Thursday, July 17, 2008

Picking the Bones, Draft 2

“I’ve heard rumors for years that Grandma Burgess kept his clothes, but I didn’t believe it.” Lisa, my oldest sister, sucked in her breath from across the room. We rushed to where Lisa knelt upon our father’s musty carpet, her arms outstretched, holding a tattered shirt out from her body as if the ragged piece of clothing might infect her with a strange disease. Her mouth open in shock, she eye-balled it up and down.

Resting the shirt over her arm, she pulled an accompanying pair of worn denim overalls from the green, hard-shelled suitcase that had exhaled the burned cinnamon smell of my grandmother’s house when she’d opened it.

I hardly noticed the rest of the suitcase’s contents. I was mystified. Unfolding the shirt, my eyes fastened on two jagged rips that showed signs of trauma to the shirt from its front to its back. I placed several fingers through the large rip over the front pocket and watched them wiggle through clean to the shirt’s back. I studied the shirt and its great tears singed around the edges with blood-brown flecks of color like deep tea stains.

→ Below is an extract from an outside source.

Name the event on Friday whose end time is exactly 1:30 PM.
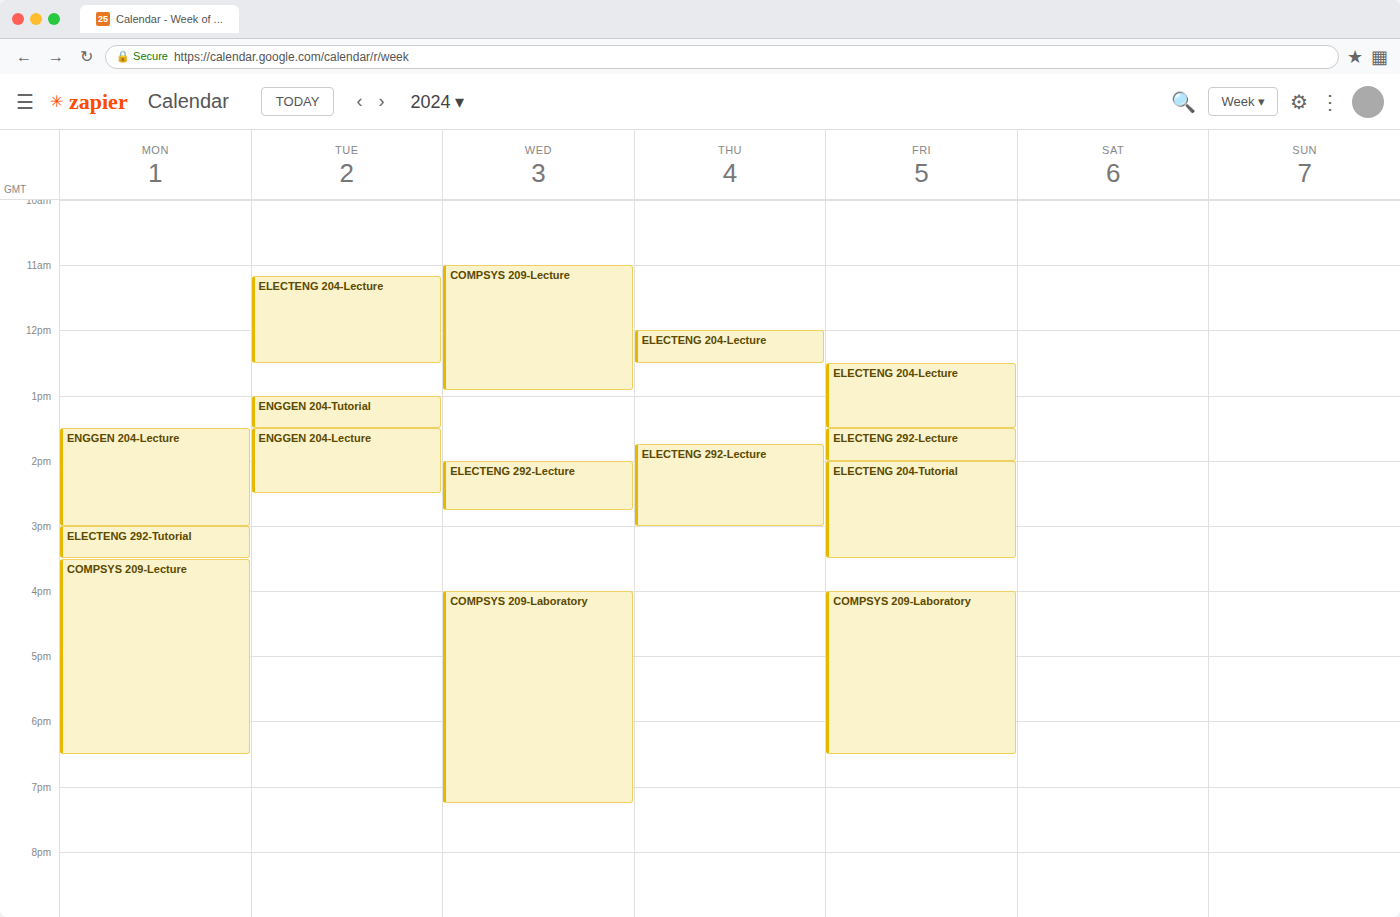
"ELECTENG 204-Lecture"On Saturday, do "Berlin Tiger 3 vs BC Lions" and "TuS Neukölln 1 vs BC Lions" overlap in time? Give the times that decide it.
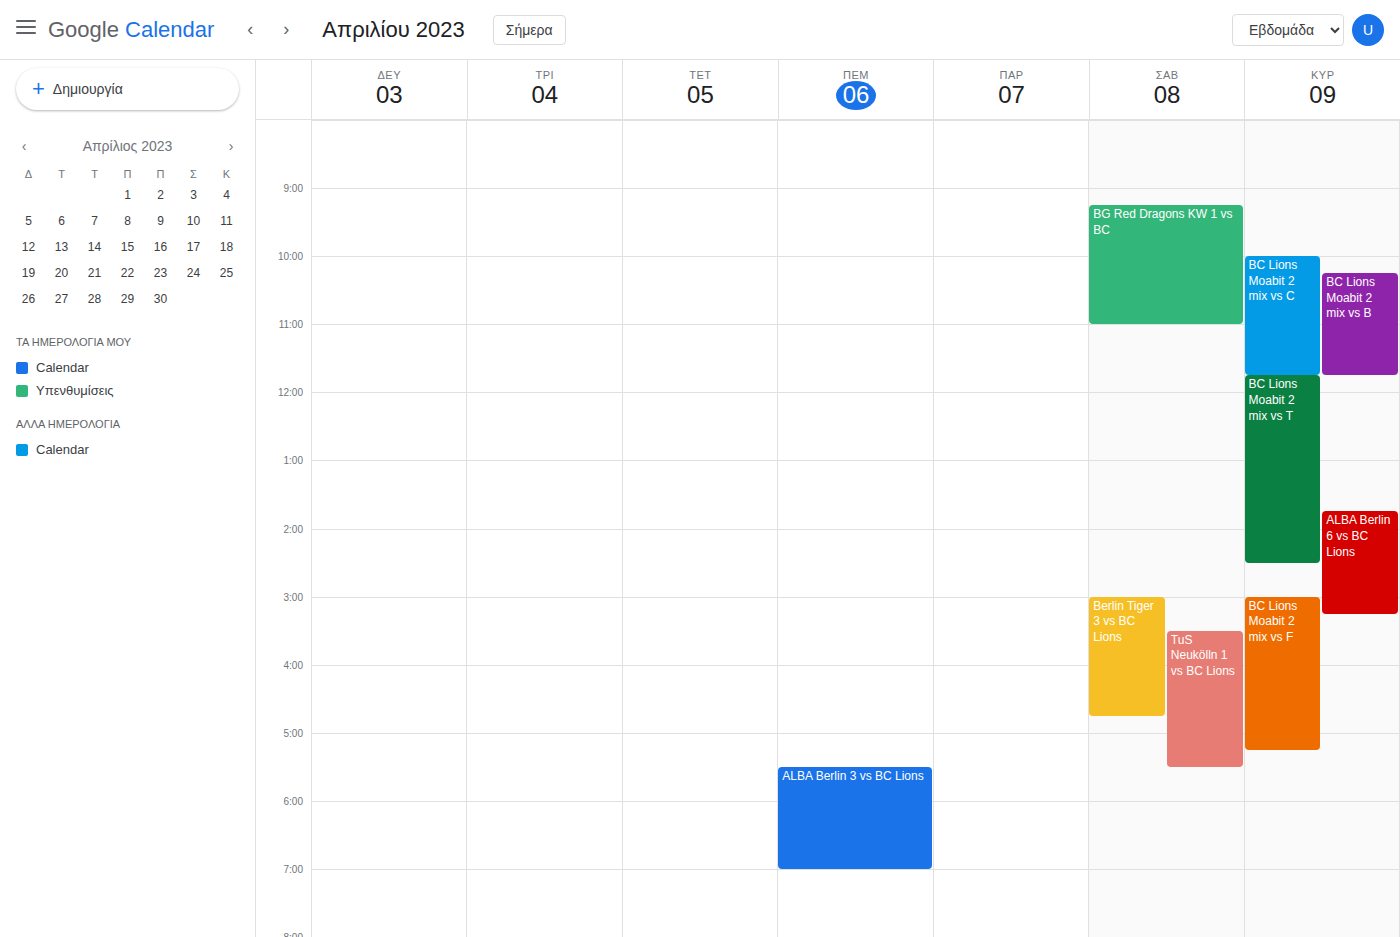
"TuS Neukölln 1 vs BC Lions" starts at 15:30, before "Berlin Tiger 3 vs BC Lions" ends at 16:45 -- they overlap.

“His name was Julian,” Lisa pulled herself up from the carpet that had soaked up my father’s stale cigarette smoke. “He was Grandma’s first born son…her voice trailed off as her eyes now skimmed the set of overalls, “… he was killed by lightening.”

“In these clothes…” I whispered.

A black and white photograph, aged but sturdy, had fallen out of the folded overalls revealing the face of a young boy wearing a smile tinged with a smirk. I liked him immediately and if we had known each other, we would have built forts together in the woods and been friends.

Entranced, my sisters and I studied the photograph until Jill, the second oldest, spotted further clues on the picture’s underside, erupting into our pensive moment with “turn it over!” where we found the very short story of this young man in my grandmother’s scrawled cursive: “Julian Aldon Burgess. Oldest child. Was killed by lightening as he walked down a country road one summer from returning a corn planter to a neighbor in June, 1933. He was thirteen-years-old.”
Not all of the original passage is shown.